Prioritize spending. If you’re a coffee snob and refuse to compromise on your preferred artisan roast, that’s okay, but make sure that mindset doesn’t extend to other items on your list. Premium cheese can probably be swapped for a store brand alternative, and opting for brown rice instead of your usual small-batch wild rice will make a big difference to your wallet without changing your recipe. Designating a few items on your grocery list as luxuries will help you avoid springing for expensive options across the board. Turn it into a game to see how cheap you can make your receipt each week while rewarding yourself with a few of your favorite luxury items.

Get creative with leftovers. It is estimated that American households waste around 30-40% of their food every year, at an average cost of approximately $1,866 per home. Being strategic with shopping (having a list, buying only what you need, etc.) will go a long way in reducing this shocking statistic in your household, but even the most carefully executed weekly meal plan will leave you with leftovers. Staying on top of the Tupperware you have in your fridge and repurposing yesterday’s dinner into a delicious meal will save you money and trips to the store. Think of it as a creative challenge. The more fun you can have with leftovers, the less waste (and expense) you’ll generate.
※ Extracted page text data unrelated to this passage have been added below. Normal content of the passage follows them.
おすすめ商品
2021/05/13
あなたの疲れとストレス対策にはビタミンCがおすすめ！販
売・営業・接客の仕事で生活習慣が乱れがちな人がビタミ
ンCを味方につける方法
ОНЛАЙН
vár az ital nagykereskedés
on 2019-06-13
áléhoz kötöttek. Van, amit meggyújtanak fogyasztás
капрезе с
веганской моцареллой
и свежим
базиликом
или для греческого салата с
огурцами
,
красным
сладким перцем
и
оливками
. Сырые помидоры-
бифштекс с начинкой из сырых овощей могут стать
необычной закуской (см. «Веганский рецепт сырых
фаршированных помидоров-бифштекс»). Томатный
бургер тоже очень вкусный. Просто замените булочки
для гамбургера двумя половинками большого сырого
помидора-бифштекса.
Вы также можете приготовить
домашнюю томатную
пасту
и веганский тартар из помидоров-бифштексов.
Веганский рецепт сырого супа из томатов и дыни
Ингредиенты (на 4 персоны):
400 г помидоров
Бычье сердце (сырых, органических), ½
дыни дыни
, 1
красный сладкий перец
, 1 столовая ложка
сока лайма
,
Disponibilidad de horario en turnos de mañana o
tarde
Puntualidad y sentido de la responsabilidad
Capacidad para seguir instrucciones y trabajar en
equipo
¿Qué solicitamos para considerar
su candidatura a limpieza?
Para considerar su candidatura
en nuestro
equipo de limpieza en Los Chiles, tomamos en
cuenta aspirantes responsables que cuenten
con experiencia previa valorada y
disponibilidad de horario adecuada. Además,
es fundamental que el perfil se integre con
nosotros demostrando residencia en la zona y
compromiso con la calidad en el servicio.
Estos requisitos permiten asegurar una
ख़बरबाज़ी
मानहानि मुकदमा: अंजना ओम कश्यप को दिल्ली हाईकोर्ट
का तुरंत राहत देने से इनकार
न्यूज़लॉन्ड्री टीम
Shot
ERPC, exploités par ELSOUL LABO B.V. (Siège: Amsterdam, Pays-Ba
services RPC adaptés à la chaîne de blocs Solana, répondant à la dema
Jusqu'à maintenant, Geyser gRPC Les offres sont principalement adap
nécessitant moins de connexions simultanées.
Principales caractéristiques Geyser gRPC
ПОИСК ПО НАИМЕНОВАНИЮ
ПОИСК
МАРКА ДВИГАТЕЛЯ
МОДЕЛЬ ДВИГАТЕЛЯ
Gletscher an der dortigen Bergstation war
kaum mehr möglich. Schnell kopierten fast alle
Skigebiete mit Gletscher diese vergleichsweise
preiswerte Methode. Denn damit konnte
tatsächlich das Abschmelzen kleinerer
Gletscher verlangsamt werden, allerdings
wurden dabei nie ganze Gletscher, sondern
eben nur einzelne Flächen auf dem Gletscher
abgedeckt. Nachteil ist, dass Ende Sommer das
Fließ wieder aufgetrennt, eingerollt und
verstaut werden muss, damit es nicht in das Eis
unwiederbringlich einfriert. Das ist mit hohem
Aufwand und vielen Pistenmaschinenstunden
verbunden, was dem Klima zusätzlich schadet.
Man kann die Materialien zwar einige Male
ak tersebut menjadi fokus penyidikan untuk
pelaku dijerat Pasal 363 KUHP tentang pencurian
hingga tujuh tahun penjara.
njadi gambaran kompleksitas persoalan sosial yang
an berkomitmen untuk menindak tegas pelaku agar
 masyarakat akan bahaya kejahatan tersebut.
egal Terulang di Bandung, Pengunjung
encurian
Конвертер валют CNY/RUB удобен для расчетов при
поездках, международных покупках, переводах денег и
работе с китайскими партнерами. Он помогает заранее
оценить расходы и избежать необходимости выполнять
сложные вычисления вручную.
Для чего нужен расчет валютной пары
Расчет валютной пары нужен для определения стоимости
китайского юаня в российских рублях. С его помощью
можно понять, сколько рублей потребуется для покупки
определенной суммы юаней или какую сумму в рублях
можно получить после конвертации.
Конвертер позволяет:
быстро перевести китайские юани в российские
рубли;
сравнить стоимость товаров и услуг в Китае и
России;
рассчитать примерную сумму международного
Embrace coupons and discounts. Doing a little research on loyalty deals, switching to a credit card with a generous grocery store cashback scheme, and scouring the internet for coupons are great ways to beat the system and save money. Being an opportunistic shopper can also pay off if you see items on sale that you can swap for what’s on your shopping list. Some stores even sell “blemished” fruits and vegetables for half the regular price, or slash the prices of products that have passed their “best before” dates.